Work task » Gather every line in the listing below that contains the word "bishop", and copy each one in full.

====== Data for processing

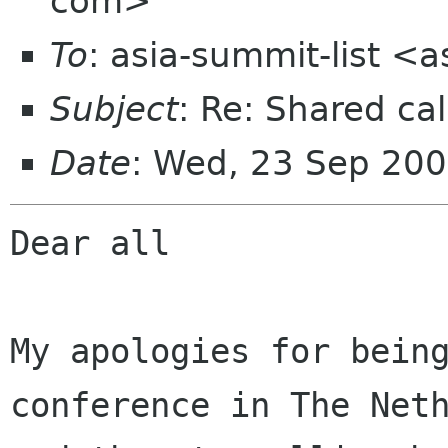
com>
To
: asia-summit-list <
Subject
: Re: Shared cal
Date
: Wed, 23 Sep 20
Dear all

============
====== Data for processing

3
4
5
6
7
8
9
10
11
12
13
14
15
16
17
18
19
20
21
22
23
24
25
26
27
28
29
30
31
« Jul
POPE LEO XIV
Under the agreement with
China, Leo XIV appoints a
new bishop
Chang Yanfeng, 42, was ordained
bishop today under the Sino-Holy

============
====== Data for processing

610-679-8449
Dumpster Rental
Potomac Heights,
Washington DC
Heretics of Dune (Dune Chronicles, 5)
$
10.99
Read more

============

The answer »
new bishop
bishop today under the Sino-Holy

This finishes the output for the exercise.